= Corinne Watts =

New Zealand entomologist and ecologist

Corinne Hannah Watts is a New Zealand entomologist and ecologist. Specimens collected by Watts are held at Museum of New Zealand Te Papa Tongarewa.

== Education ==
Watts graduated from Victoria University of Wellington with a MSc (Hons) in Ecology in 1999, and gained a PhD in Invertebrate Ecology from the University of Canterbury in 2006.

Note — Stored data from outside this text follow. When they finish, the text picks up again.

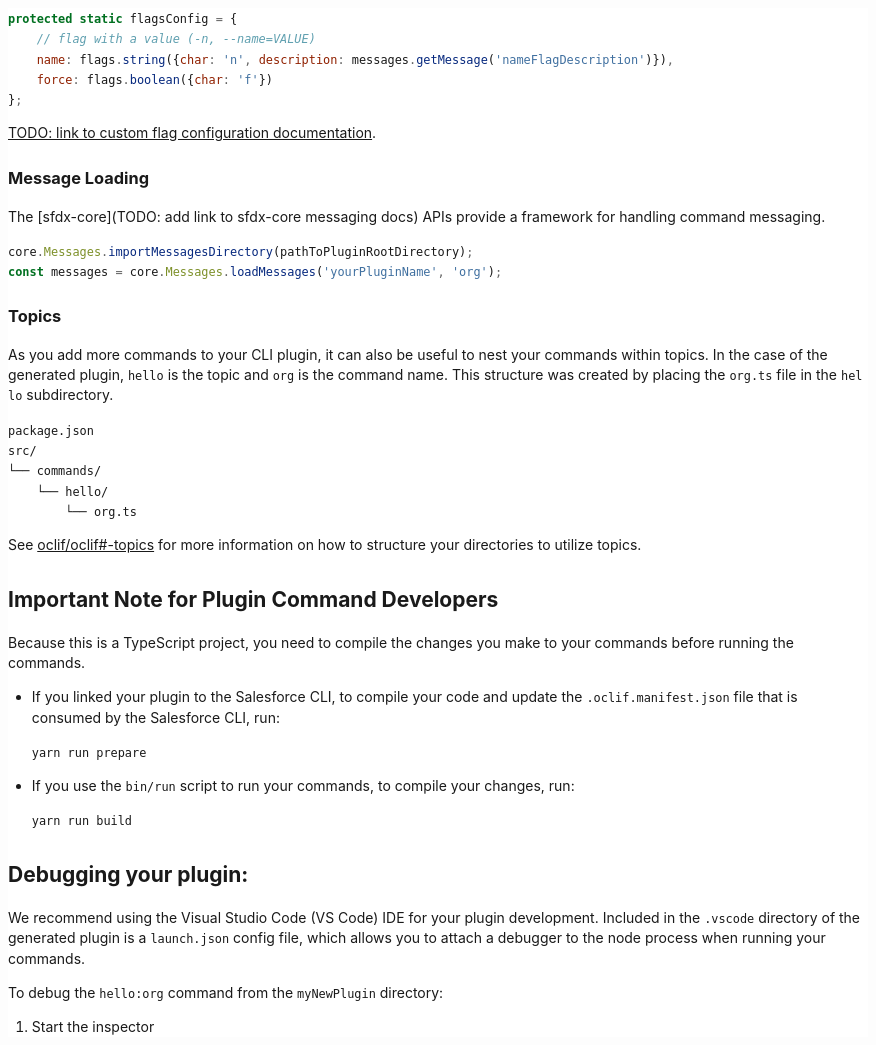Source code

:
```js
protected static flagsConfig = {
    // flag with a value (-n, --name=VALUE)
    name: flags.string({char: 'n', description: messages.getMessage('nameFlagDescription')}),
    force: flags.boolean({char: 'f'})
};
```
[TODO: link to custom flag configuration documentation]().

### Message Loading
The [sfdx-core](TODO: add link to sfdx-core messaging docs) APIs provide a framework for handling command messaging.
```js
core.Messages.importMessagesDirectory(pathToPluginRootDirectory);
const messages = core.Messages.loadMessages('yourPluginName', 'org');
```

### Topics 
As you add more commands to your CLI plugin, it can also be useful to nest your commands within topics. In the case of the generated plugin, `hello` is the topic and `org` is the command name. This structure was created by placing the `org.ts` file in the `hello` subdirectory.
```
package.json
src/
└── commands/
    └── hello/
        └── org.ts
```
See [oclif/oclif#-topics](https://github.com/oclif/oclif#-topics) for more information on how to structure your directories to utilize topics.

## Important Note for Plugin Command Developers
Because this is a TypeScript project, you need to compile the changes you make to your commands before running the commands. 
* If you linked your plugin to the Salesforce CLI, to compile your code and update the `.oclif.manifest.json` file that is consumed by the Salesforce CLI, run:
    ```sh-session
    yarn run prepare
    ```

* If you use the `bin/run` script to run your commands, to compile your changes, run: 
    ```sh-session
    yarn run build
    ```
  
## Debugging your plugin:
We recommend using the Visual Studio Code (VS Code) IDE for your plugin development. Included in the `.vscode` directory of the generated plugin is a `launch.json` config file, which allows you to attach a debugger to the node process when running your commands.

To debug the `hello:org` command from the `myNewPlugin` directory:
1. Start the inspector
  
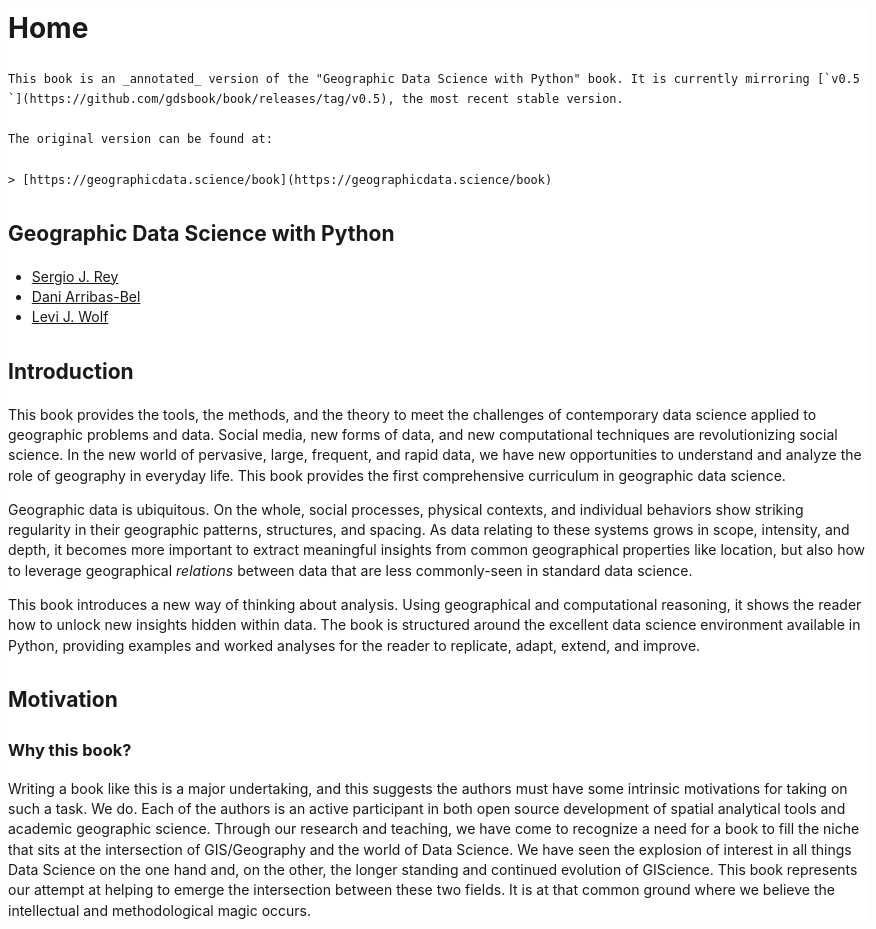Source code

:# Home

```{admonition} Annotated Version
This book is an _annotated_ version of the "Geographic Data Science with Python" book. It is currently mirroring [`v0.5`](https://github.com/gdsbook/book/releases/tag/v0.5), the most recent stable version.

The original version can be found at:

> [https://geographicdata.science/book](https://geographicdata.science/book)

```

## Geographic Data Science with Python

* [Sergio J. Rey](https://sergerey.org/)
* [Dani Arribas-Bel](https://darribas.org)
* [Levi J. Wolf](http://www.ljwolf.org/)

## Introduction

This book provides the tools, the methods, and the theory to meet the challenges of contemporary data science applied to geographic problems and data. Social media, new forms of data, and new computational techniques are revolutionizing social science. In the new world of pervasive, large, frequent, and rapid data, we have new opportunities to understand and analyze the role of geography in everyday life. This book provides the first comprehensive curriculum in geographic data science.

Geographic data is ubiquitous. On the whole, social processes, physical contexts, and individual behaviors show striking regularity in their geographic patterns, structures, and spacing. As data relating to these systems grows in scope, intensity, and depth, it becomes more important to extract meaningful insights from common geographical properties like location, but also how to leverage geographical *relations* between data that are less commonly-seen in standard data science.

This book introduces a new way of thinking about analysis. Using geographical and computational reasoning, it shows the reader how to unlock new insights hidden within data. The book is structured around the excellent data science environment available in Python, providing examples and worked analyses for the reader to replicate, adapt, extend, and improve.

## Motivation

### Why this book?

Writing a book like this is a major undertaking, and this suggests the authors must have some intrinsic motivations for taking on such a task. We do. Each of the authors is an active participant in both open source development of spatial analytical tools and academic geographic science. Through our research and teaching, we have come to recognize a need for a book to fill the niche that sits at the intersection of GIS/Geography and the world of Data Science. We have seen the explosion of interest in all things Data Science on the one hand and, on the other, the longer standing and continued evolution of GIScience. This book represents our attempt at helping to emerge the intersection between these two fields. It is at that common ground where we believe the intellectual and methodological magic occurs.
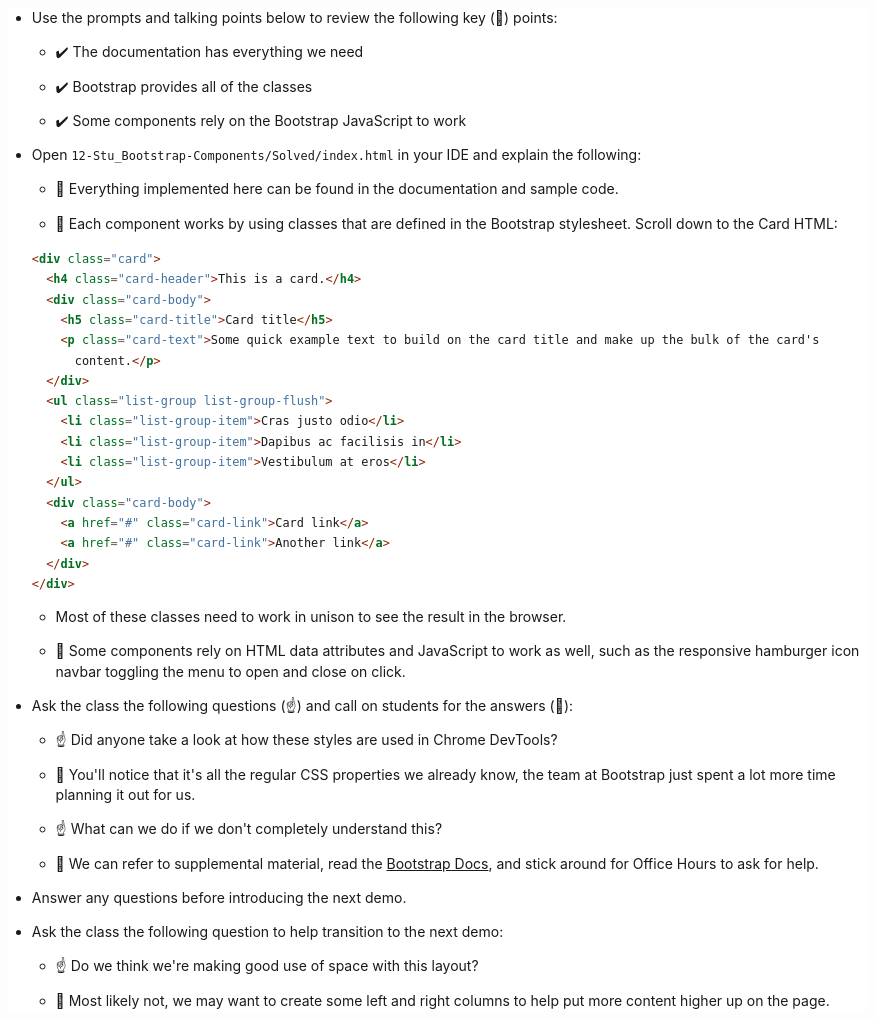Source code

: * Use the prompts and talking points below to review the following key (🔑) points:

  * ✔️ The documentation has everything we need

  * ✔️ Bootstrap provides all of the classes

  * ✔️ Some components rely on the Bootstrap JavaScript to work

* Open `12-Stu_Bootstrap-Components/Solved/index.html` in your IDE and explain the following: 

  * 🔑 Everything implemented here can be found in the documentation and sample code.

  * 🔑 Each component works by using classes that are defined in the Bootstrap stylesheet. Scroll down to the Card HTML:

  ```html
  <div class="card">
    <h4 class="card-header">This is a card.</h4>
    <div class="card-body">
      <h5 class="card-title">Card title</h5>
      <p class="card-text">Some quick example text to build on the card title and make up the bulk of the card's
        content.</p>
    </div>
    <ul class="list-group list-group-flush">
      <li class="list-group-item">Cras justo odio</li>
      <li class="list-group-item">Dapibus ac facilisis in</li>
      <li class="list-group-item">Vestibulum at eros</li>
    </ul>
    <div class="card-body">
      <a href="#" class="card-link">Card link</a>
      <a href="#" class="card-link">Another link</a>
    </div>
  </div>
  ```

  * Most of these classes need to work in unison to see the result in the browser.

  * 🔑 Some components rely on HTML data attributes and JavaScript to work as well, such as the responsive hamburger icon navbar toggling the menu to open and close on click.

* Ask the class the following questions (☝️) and call on students for the answers (🙋):

  * ☝️ Did anyone take a look at how these styles are used in Chrome DevTools?

  * 🙋 You'll notice that it's all the regular CSS properties we already know, the team at Bootstrap just spent a lot more time planning it out for us.

  * ☝️ What can we do if we don't completely understand this?

  * 🙋 We can refer to supplemental material, read the [Bootstrap Docs](https://getbootstrap.com), and stick around for Office Hours to ask for help.

* Answer any questions before introducing the next demo.

* Ask the class the following question to help transition to the next demo:

  * ☝️ Do we think we're making good use of space with this layout?

  * 🙋 Most likely not, we may want to create some left and right columns to help put more content higher up on the page.
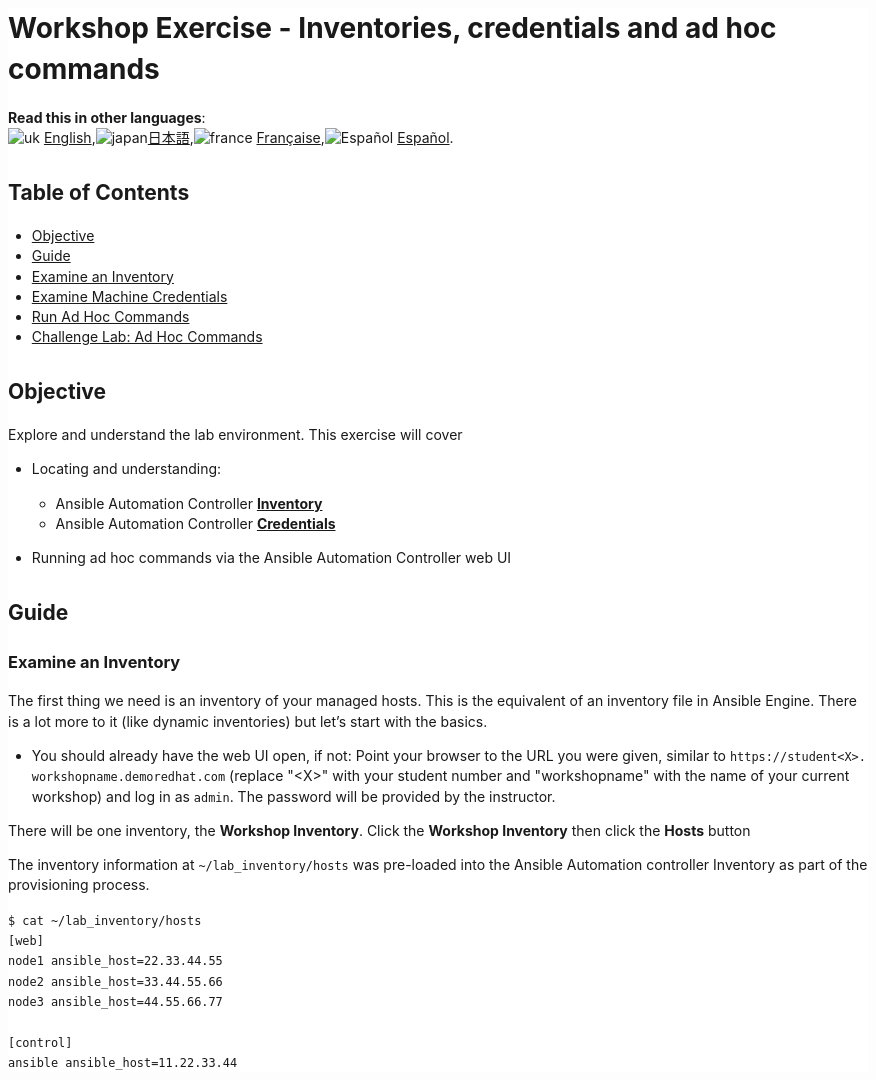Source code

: # Workshop Exercise - Inventories, credentials and ad hoc commands

**Read this in other languages**:
<br>![uk](../../../images/uk.png) [English](main.md),![japan](../../../images/japan.png)[日本語](README.ja.md),![france](../../../images/fr.png) [Française](README.fr.md),![Español](../../../images/col.png) [Español](README.es.md).

## Table of Contents

* [Objective](#objective)
* [Guide](#guide)
* [Examine an Inventory](#examine-an-inventory)
* [Examine Machine Credentials](#examine-machine-credentials)
* [Run Ad Hoc Commands](#run-ad-hoc-commands)
* [Challenge Lab: Ad Hoc Commands](#challenge-lab-ad-hoc-commands)

## Objective

Explore and understand the lab environment.  This exercise will cover

* Locating and understanding:

  * Ansible Automation Controller [**Inventory**](https://docs.ansible.com/automation-controller/latest/html/userguide/inventories.html)
  * Ansible Automation Controller [**Credentials**](https://docs.ansible.com/automation-controller/latest/html/userguide/credentials.html)

* Running ad hoc commands via the Ansible Automation Controller web UI

## Guide

### Examine an Inventory

The first thing we need is an inventory of your managed hosts. This is the equivalent of an inventory file in Ansible Engine. There is a lot more to it (like dynamic inventories) but let’s start with the basics.

* You should already have the web UI open, if not: Point your browser to the URL you were given, similar to `https://student<X>.workshopname.demoredhat.com` (replace "\<X\>" with your student number and "workshopname" with the name of your current workshop) and log in as `admin`. The password will be provided by the instructor.

There will be one inventory, the **Workshop Inventory**. Click the **Workshop Inventory** then click the **Hosts** button

The inventory information at `~/lab_inventory/hosts` was pre-loaded into the Ansible Automation controller Inventory as part of the provisioning process.

```bash
$ cat ~/lab_inventory/hosts
[web]
node1 ansible_host=22.33.44.55
node2 ansible_host=33.44.55.66
node3 ansible_host=44.55.66.77

[control]
ansible ansible_host=11.22.33.44
```
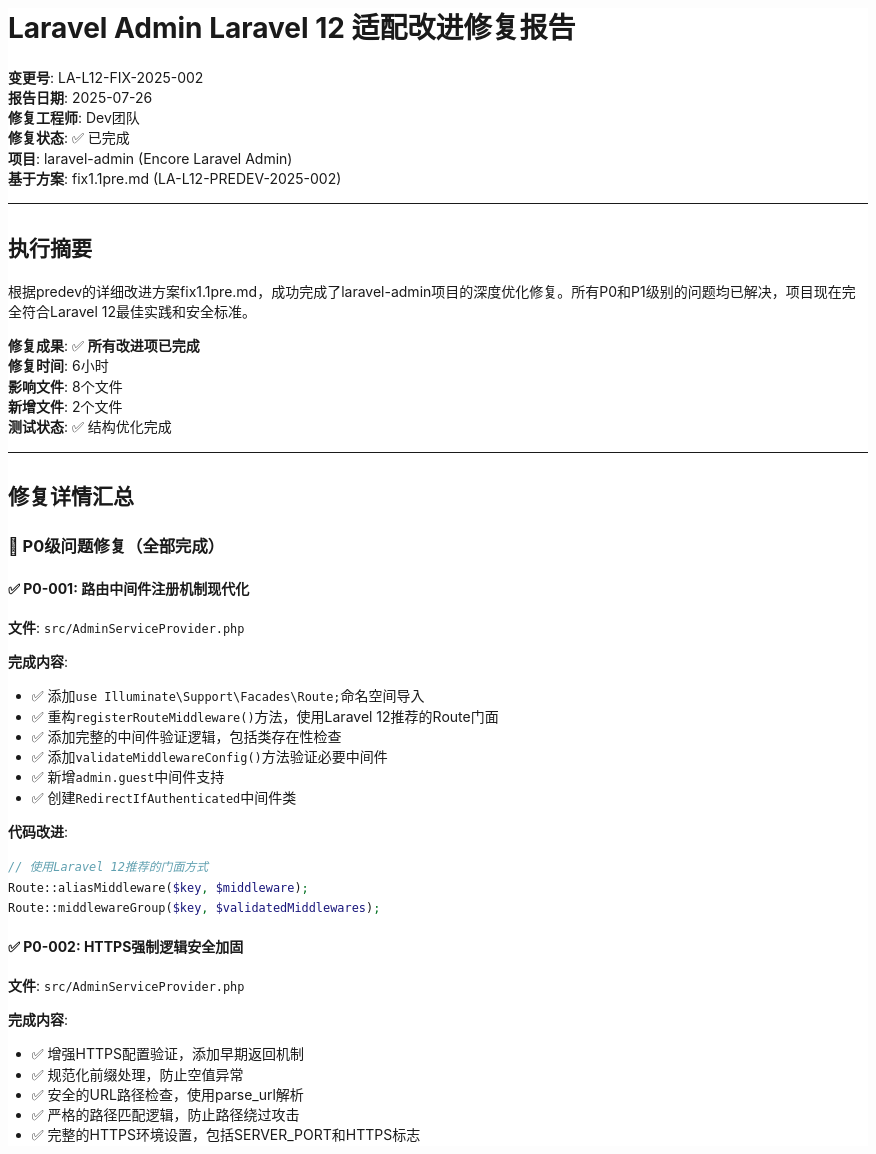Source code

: # Laravel Admin Laravel 12 适配改进修复报告

**变更号**: LA-L12-FIX-2025-002  
**报告日期**: 2025-07-26  
**修复工程师**: Dev团队  
**修复状态**: ✅ 已完成  
**项目**: laravel-admin (Encore Laravel Admin)  
**基于方案**: fix1.1pre.md (LA-L12-PREDEV-2025-002)

---

## 执行摘要

根据predev的详细改进方案fix1.1pre.md，成功完成了laravel-admin项目的深度优化修复。所有P0和P1级别的问题均已解决，项目现在完全符合Laravel 12最佳实践和安全标准。

**修复成果**: ✅ **所有改进项已完成**  
**修复时间**: 6小时  
**影响文件**: 8个文件  
**新增文件**: 2个文件  
**测试状态**: ✅ 结构优化完成  

---

## 修复详情汇总

### 🔴 P0级问题修复（全部完成）

#### ✅ P0-001: 路由中间件注册机制现代化
**文件**: `src/AdminServiceProvider.php`

**完成内容**:
- ✅ 添加`use Illuminate\Support\Facades\Route;`命名空间导入
- ✅ 重构`registerRouteMiddleware()`方法，使用Laravel 12推荐的Route门面
- ✅ 添加完整的中间件验证逻辑，包括类存在性检查
- ✅ 添加`validateMiddlewareConfig()`方法验证必要中间件
- ✅ 新增`admin.guest`中间件支持
- ✅ 创建`RedirectIfAuthenticated`中间件类

**代码改进**:
```php
// 使用Laravel 12推荐的门面方式
Route::aliasMiddleware($key, $middleware);
Route::middlewareGroup($key, $validatedMiddlewares);
```

#### ✅ P0-002: HTTPS强制逻辑安全加固
**文件**: `src/AdminServiceProvider.php`

**完成内容**:
- ✅ 增强HTTPS配置验证，添加早期返回机制
- ✅ 规范化前缀处理，防止空值异常
- ✅ 安全的URL路径检查，使用parse_url解析
- ✅ 严格的路径匹配逻辑，防止路径绕过攻击
- ✅ 完整的HTTPS环境设置，包括SERVER_PORT和HTTPS标志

== Conservation and entomology work ==
Watts is employed by Landcare Research in Hamilton, New Zealand, in the Biodiversity and Conservation team. Watts has been involved in the conservation of wētā, including the Mahoenui giant wētā, a large and endangered species native to New Zealand. Watts has also been involved with Landcare's tūī conservation work. Watts has also researched the impacts of predator-fences at Maungatautari, Waikato. In 2006, Watts was part of a team who first described Houdinia flexilissima, a species of moth endemic to New Zealand.

== Selected works ==
- Innes, J.; Watts, C.; Fitzgerald, N.; Thornburrow, D.; Burns, B.; Mackay, J.; Speedy, C. (8-12 February 2010). Unexpected behaviour of invader ship rats experimentally released behind a pest-proof fence. Island invasives: eradication and management. Auckland. pp. 38.
- Innes, J.G.; Watts, C.H.; Burns, B.R. (5-9 December 2011). Research in community-led sanctuaries in New Zealand. 25th International Congress for Conservation Biology (ICCB): "Engaging Society in Conservation". Auckland. pp. 129.
- Innes, J.; Watts, C.; Fitzgerald, N.; Thornburrow, D.; Burns, B.; MacKay, J.; Speedy, C. (2011). "Behaviour of invader ship rats experimentally released behind a pest-proof fence, Maungatautari, New Zealand." Occasional papers of the IUCN Species Survival Commission. 42: 437–440.
- Watts, C.; Thornburrow, D. (2011). "Habitat use, behavior and movement patterns of a threatened New Zealand giant weta, Deinacrida heteracantha (Anostostomatidae: Orthoptera)." Journal of Orthoptera Research. 20 (1): 127–135.
- Watts, C.; Stringer, I.; Gibbs, G. (2012). "Insect conservation in New Zealand: an historical perspective." In Insect Conservation: Past, Present and Prospect. Springer Science + Business Media. pp. 213–243. ISBN 978-94-007-2963-6
- Watts, C.; Empson, R.; Thornburrow, D.; Rohan, M. (2012). "Movements, behaviour and survival of adult Cook Strait giant weta (Deinacrida rugosa; Anostostomatidae: Orthoptera) immediately after translocation as revealed by radiotracking." Journal of Insect Conservation. 16 (5): 763–776. doi:10.1007/s10841-012-9461-8.
- Watts, C.; Thornburrow, D.; Innes, J. (2012). "Monitoring invertebrates in community-led sanctuaries." Kararehe Kino - Vertebrate Pest Research. 20: 16–17.
- Watts, Corinne; Thornburrow, Danny; Stringer, Ian; Cave, Vanessa. (2017). "Population expansion by Cook Strait giant wētā, Deinacrida rugosa (Orthoptera: Anostostomatidae), following translocation to Matiu/Somes Island, New Zealand, and subsequent changes in abundance." Journal of Orthoptera Research. 26 (2): 171–180. doi: 10.3897/jor.26.21712.